Когда санитарная машина подъехала к груневальдской вилле, вся прислуга уже дожидалась у ворот. Экономка плакала навзрыд, впереди санитаров шел исполненный достоинства лакей, следом горничные, — печальные, как и подобало в такую минуту. Лабуде внесли в его комнату и положили на диван. Лакей широко распахнул окно.
— Утром придет женщина обмыть покойника, — сказала экономка, тут уже зарыдали и горничные.
Фабиан дал деньги санитарам. Они отсалютовали по-военному и ушли.
— Господин советник юстиции все еще не приехал, — сказал лакей. — Понятия не имею, где он задержался. Но он прочтет об этом в газете.
— В газетах уже напечатано? — спросил Фабиан.
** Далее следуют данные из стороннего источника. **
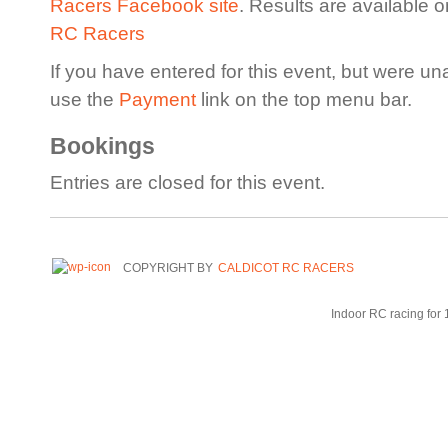
Racers Facebook site
. Results are available 
RC Racers
If you have entered for this event, but were un
use the
Payment
link on the top menu bar.
Bookings
Entries are closed for this event.
COPYRIGHT BY
CALDICOT RC RACERS
Indoor RC racing for 1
— Так точно, — отвечал лакей, — госпожу советницу уже уведомили. Завтра днем она должна быть в Берлине, если ей позволит состояние здоровья. В этот час скорый поезд уже подходит к Беллинцоне.
— Идите спать, — сказал Фабиан. — Я всю ночь буду здесь. — Он подвинул стул к дивану. Другие вышли из комнаты. Он остался один.
Мать Лабуде сейчас в Беллинцоне? Фабиан сел рядом с другом и подумал: «Какая страшная кара для плохой матери!»
Глава девятнадцатая
Фабиан защищает друга
Разбитый портрет лессинга
Одиночество в халензее
Салфетка, видно, недостаточно крепко связала лицо Лабуде. Оно изменялось. Плоть стала как бы густотекучей и постепенно просачивалась внутрь, резко обрисовались скулы. Глаза глубоко ввалились в почернелые орбиты. Ноздри запали, словно от злой усмешки.
Фабиан, склонившись над ним, думал: почему ты так меняешься? Хочешь облегчить мне прощанье? О, если бы ты мог говорить, мой милый, я о многом должен спросить тебя. Ну, хоть теперь-то тебе хорошо? Теперь, когда ты умер, ты доволен, что не живешь больше? Или раскаиваешься в содеянном? Хотелось бы тебе, чтобы обратилось вспять необратимое? Раньше я думал, что, стоя у тела человека, которого люблю, я никак не смогу понять, что он мертв. Ну, как поймешь, что его нет больше, если он лежит перед тобой в галстуке, в крахмальном воротничке, в том самом костюме, что был на нем вчера? Как поверишь, что человек, только потому что он больше не дышит, превратился в кусок мяса, который через три дня, за ненадобностью, зароют в землю, думалось мне. И когда его будут зарывать, неужели никто не крикнет: на помощь, он задохнется! Должен признаться, Стефан, этот страх мне теперь непонятен: как можно усомниться в смерти и в ее неизбывности? Ты мертв и лежишь словно неудачный снимок самого себя, который желтеет на глазах. И эту фотографию бросят в печь, называемую крематорием. Ты сгоришь, никто никого не позовет на помощь, и я тоже буду молчать.
Фабиан подошел к письменному столу и взял сигарету из желтой деревянной коробочки, уже годами стоявшей там. На стене висела гравюра — портрет Лессинга.
— Вы в этом виноваты, — обратился Фабиан к человеку с косицей и указал на Лабуде. Но Готхольд Эфраим Лессинг не обратил внимания на упрек, сделанный ему через сто пятьдесят лет после его кончины. Он смотрел прямо перед собой строгим и твердым взглядом. Его широкое крестьянское лицо не дрогнуло.
— Ну, чего уж там, — проговорил Фабиан, отвернулся и снова сел рядом с другом.